Psoriasis is a skin condition more common in non-tropic counties that changes the life cycle of skin cells. Psoriasis causes cells to build up rapidly on the surface of the skin hence they die and flake off.

For some people it’s just mild skin lesions that can be treated effectively with topical therapies. However, in severe cases it causes extra skin cells form thick, silvery scales and itchy, sore, dry, red patches that are sometimes painful.

Psoriasis usually appears on the elbows, knees, scalp and lower back, although this does not rule out the possibility of it appearing elsewhere on the body.

There are five main types of psoriasis with Plaque psoriasis, also known as psoriasis vulgaris, making up about 90% of the cases. It reveals with red patches with white scales on top. Others include Guttate psoriasis, pustular psoriasis, inverse psoriasis, and erythrodermic psoriasis which affects the finger and toe nails (change in nail color).

In America, psoriasis affects about 7.5 million people and occurs more frequently between the ages of 15 and 50.

Because of the severity and location of the rushes, Psoriasis is known to have a negative impact of discomfort, low self-esteem and disability on the quality of life of the sufferer.

Causes of Psoriasis

Psoriasis has a wide range of causes with a high risk for people with inflammatory bowel disease such a Crohn’s disease or ulcerative colitis. However, psoriasis is said to be caused by a trigger, these may include an injury to your skin, such as a cut, scrape, insect bite or sunburn, drinking excessive amounts of alcohol, smoking, and hormonal changes among others.

Emotional stress is another cause with 80% of people having outbursts reporting a recent emotional trauma, such as a death of a loved one. It’s also linked to genetics with one in three people with psoriasis having a close relative with the condition.

Symptoms of Psoriasis

The signs and symptoms can vary from person to person depending on how severe or mild the condition is and may include one or more of the following:

Red patches of skin covered with silver scales, small scaling spots (commonly seen in children), dry, cracked skin that may bleed, itching, burning or soreness, thickened, pitted or ridged nails, swollen and stiff joints, fiery hot and itchy skin and ring-shaped plaques with pustules around the edges and yellow crusting among others.

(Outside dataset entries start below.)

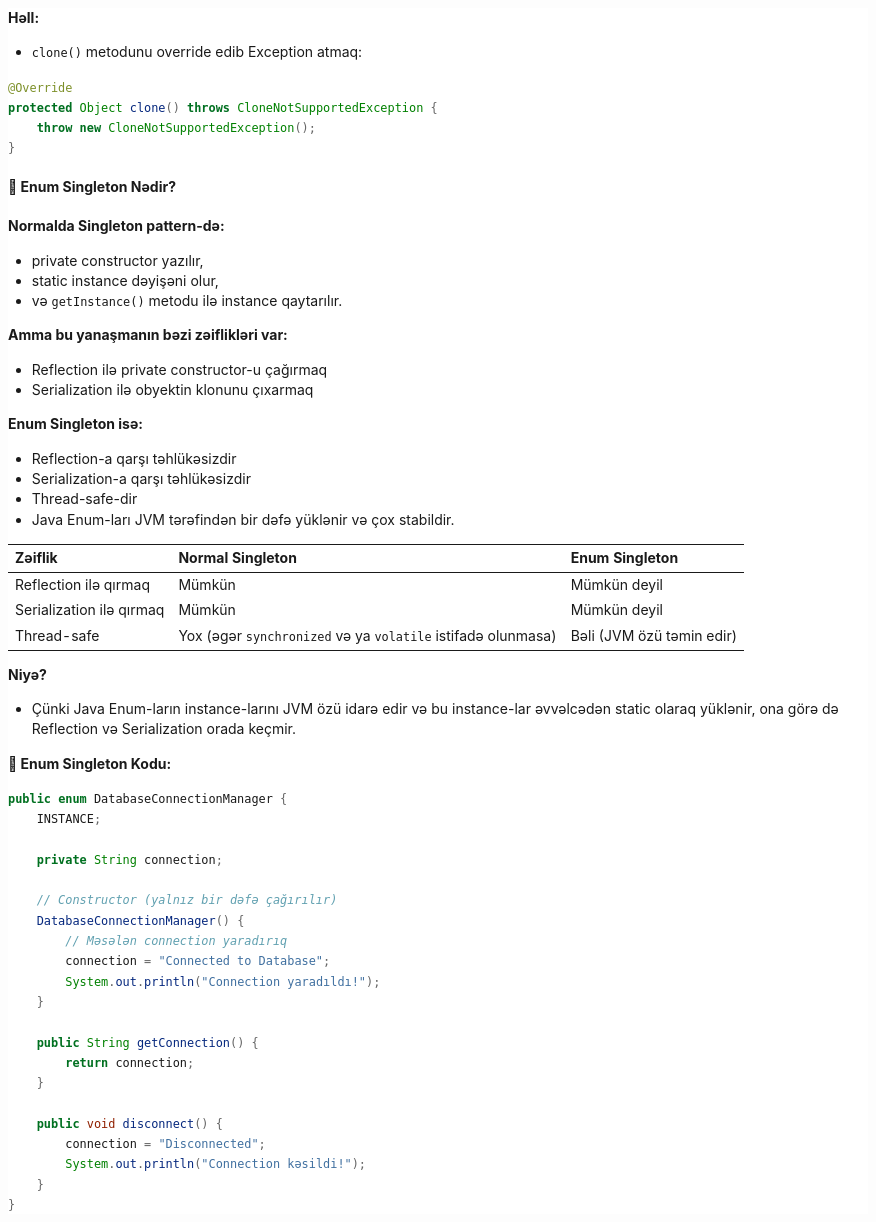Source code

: 
**Həll:**
- ``clone()`` metodunu override edib Exception atmaq:

```java
@Override
protected Object clone() throws CloneNotSupportedException {
    throw new CloneNotSupportedException();
}
```

#### 📌 Enum Singleton Nədir?

**Normalda Singleton pattern-də:**
- private constructor yazılır,
- static instance dəyişəni olur,
- və `getInstance()` metodu ilə instance qaytarılır.

**Amma bu yanaşmanın bəzi zəiflikləri var:**
- Reflection ilə private constructor-u çağırmaq
- Serialization ilə obyektin klonunu çıxarmaq

**Enum Singleton isə:**
- Reflection-a qarşı təhlükəsizdir
- Serialization-a qarşı təhlükəsizdir
- Thread-safe-dir
- Java Enum-ları JVM tərəfindən bir dəfə yüklənir və çox stabildir.

| Zəiflik                  | Normal Singleton                                             | Enum Singleton            |
| :----------------------- | :----------------------------------------------------------- | :------------------------ |
| Reflection ilə qırmaq    | Mümkün                                                       | Mümkün deyil              |
| Serialization ilə qırmaq | Mümkün                                                       | Mümkün deyil              |
| Thread-safe              | Yox (əgər `synchronized` və ya `volatile` istifadə olunmasa) | Bəli (JVM özü təmin edir) |

**Niyə?**
- Çünki Java Enum-ların instance-larını JVM özü idarə edir və bu instance-lar əvvəlcədən static olaraq yüklənir, ona görə də Reflection və Serialization orada keçmir.

**📖 Enum Singleton Kodu:**

```java
public enum DatabaseConnectionManager {
    INSTANCE;

    private String connection;

    // Constructor (yalnız bir dəfə çağırılır)
    DatabaseConnectionManager() {
        // Məsələn connection yaradırıq
        connection = "Connected to Database";
        System.out.println("Connection yaradıldı!");
    }

    public String getConnection() {
        return connection;
    }

    public void disconnect() {
        connection = "Disconnected";
        System.out.println("Connection kəsildi!");
    }
}
```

Medical Marijuana for Psoriasis

According to the numerous research done on the medical effect of marijuana, discoveries have been made and among them is its ability to have an effect on the skin. Chemical in marijuana, called cannabinoids have been found to be powerful antioxidants and anti-inflammatory agents.

However, the effectiveness of marijuana also depends on the method of consumption. Just like smoking cigarettes, smoking marijuana has a negative impact on the skin reason being that combusting marijuana releases a similar amount of carcinogens as conditions and in this particular case psoriasis.

For this reasons, topical cannabis is often suggested to be used on the skin. Vaporized cannabis is in form of creams, oils, lotions, sprays, balms, or ointments, and are applied to the skin and absorb through the epidermis. The beauty about these is that they can be used by everyone, children too and are non-psychoactive.

According to research, a unique and separate CB system located within the skin was discovered. A 2007 study showed that cannabinoids inhibit keratinocyte proliferation, and therefore support a potential role for cannabinoids in the treatment of psoriasis by preventing the buildup of dead skin cells. Researchers add that cannabis may be useful in treating several conditions involving keratinocytes, including psoriasis and wound healing.

Unlike the conventional treatments which are associated with a range of side effects, cannabis effectively deals with the significant cause of this skin condition, inflammation, and its chief symptoms, pain and discomfort all while avoiding the negative side effects. Marijuana has been used by several patients with pain as a symptom to relieve it. It has proven to be more effective than opioids in controlling acute and neuropathic pain.

Although more research is needed, some studies indicate that cannabis reduces the severity of inflammation associated with some conditions, including autoimmune disorders like psoriasis.


In most of the states in the US where medical marijuana is legal, none specifically indicate psoriasis for medical marijuana use right now. Because of its schedule 1 status under the controlled substance act, this limits research about the potential of cannabis and leaves US to rely on research conducted like Israel and New Mexico. Its medical benefits by now should be evident to the federal government to organize for its rescheduling.